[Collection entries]
- Opening Delimiter -

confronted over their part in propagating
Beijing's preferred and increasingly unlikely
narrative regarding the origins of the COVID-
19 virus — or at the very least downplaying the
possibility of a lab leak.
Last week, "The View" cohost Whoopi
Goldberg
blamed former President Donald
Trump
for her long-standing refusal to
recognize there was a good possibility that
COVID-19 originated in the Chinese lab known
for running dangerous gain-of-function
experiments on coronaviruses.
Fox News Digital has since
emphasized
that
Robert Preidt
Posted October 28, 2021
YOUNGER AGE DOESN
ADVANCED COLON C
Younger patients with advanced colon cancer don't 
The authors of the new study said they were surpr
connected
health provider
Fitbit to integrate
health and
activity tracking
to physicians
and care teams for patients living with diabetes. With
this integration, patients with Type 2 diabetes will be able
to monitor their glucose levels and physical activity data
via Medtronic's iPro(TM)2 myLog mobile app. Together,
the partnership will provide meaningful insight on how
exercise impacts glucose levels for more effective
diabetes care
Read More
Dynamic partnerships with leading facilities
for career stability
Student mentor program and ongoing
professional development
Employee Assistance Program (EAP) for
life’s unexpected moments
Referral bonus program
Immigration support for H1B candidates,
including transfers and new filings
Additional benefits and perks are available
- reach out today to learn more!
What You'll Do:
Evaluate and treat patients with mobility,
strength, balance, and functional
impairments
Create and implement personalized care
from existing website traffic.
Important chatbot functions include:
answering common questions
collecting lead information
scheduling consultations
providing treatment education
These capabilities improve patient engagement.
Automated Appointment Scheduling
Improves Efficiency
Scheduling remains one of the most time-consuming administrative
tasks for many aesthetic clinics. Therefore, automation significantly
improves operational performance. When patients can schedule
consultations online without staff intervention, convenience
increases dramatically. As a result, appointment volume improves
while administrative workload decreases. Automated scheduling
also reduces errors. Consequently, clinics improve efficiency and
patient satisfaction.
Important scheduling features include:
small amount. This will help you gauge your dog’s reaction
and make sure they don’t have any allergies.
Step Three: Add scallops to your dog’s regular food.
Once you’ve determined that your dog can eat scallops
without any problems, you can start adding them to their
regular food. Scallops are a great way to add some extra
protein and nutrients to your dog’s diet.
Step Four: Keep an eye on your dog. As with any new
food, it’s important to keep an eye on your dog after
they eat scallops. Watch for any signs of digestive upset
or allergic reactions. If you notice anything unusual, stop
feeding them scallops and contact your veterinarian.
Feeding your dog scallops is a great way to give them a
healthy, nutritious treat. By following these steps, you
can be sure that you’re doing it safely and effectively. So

- Closing Delimiter -

What you are asked to do |
Each record above should be returned exactly as written.

Answer box |
confronted over their part in propagating
Beijing's preferred and increasingly unlikely
narrative regarding the origins of the COVID-
19 virus — or at the very least downplaying the
possibility of a lab leak.
Last week, "The View" cohost Whoopi
Goldberg
blamed former President Donald
Trump
for her long-standing refusal to
recognize there was a good possibility that
COVID-19 originated in the Chinese lab known
for running dangerous gain-of-function
experiments on coronaviruses.
Fox News Digital has since
emphasized
that
Robert Preidt
Posted October 28, 2021
YOUNGER AGE DOESN
ADVANCED COLON C
Younger patients with advanced colon cancer don't 
The authors of the new study said they were surpr
connected
health provider
Fitbit to integrate
health and
activity tracking
to physicians
and care teams for patients living with diabetes. With
this integration, patients with Type 2 diabetes will be able
to monitor their glucose levels and physical activity data
via Medtronic's iPro(TM)2 myLog mobile app. Together,
the partnership will provide meaningful insight on how
exercise impacts glucose levels for more effective
diabetes care
Read More
Dynamic partnerships with leading facilities
for career stability
Student mentor program and ongoing
professional development
Employee Assistance Program (EAP) for
life’s unexpected moments
Referral bonus program
Immigration support for H1B candidates,
including transfers and new filings
Additional benefits and perks are available
- reach out today to learn more!
What You'll Do:
Evaluate and treat patients with mobility,
strength, balance, and functional
impairments
Create and implement personalized care
from existing website traffic.
Important chatbot functions include:
answering common questions
collecting lead information
scheduling consultations
providing treatment education
These capabilities improve patient engagement.
Automated Appointment Scheduling
Improves Efficiency
Scheduling remains one of the most time-consuming administrative
tasks for many aesthetic clinics. Therefore, automation significantly
improves operational performance. When patients can schedule
consultations online without staff intervention, convenience
increases dramatically. As a result, appointment volume improves
while administrative workload decreases. Automated scheduling
also reduces errors. Consequently, clinics improve efficiency and
patient satisfaction.
Important scheduling features include:
small amount. This will help you gauge your dog’s reaction
and make sure they don’t have any allergies.
Step Three: Add scallops to your dog’s regular food.
Once you’ve determined that your dog can eat scallops
without any problems, you can start adding them to their
regular food. Scallops are a great way to add some extra
protein and nutrients to your dog’s diet.
Step Four: Keep an eye on your dog. As with any new
food, it’s important to keep an eye on your dog after
they eat scallops. Watch for any signs of digestive upset
or allergic reactions. If you notice anything unusual, stop
feeding them scallops and contact your veterinarian.
Feeding your dog scallops is a great way to give them a
healthy, nutritious treat. By following these steps, you
can be sure that you’re doing it safely and effectively. So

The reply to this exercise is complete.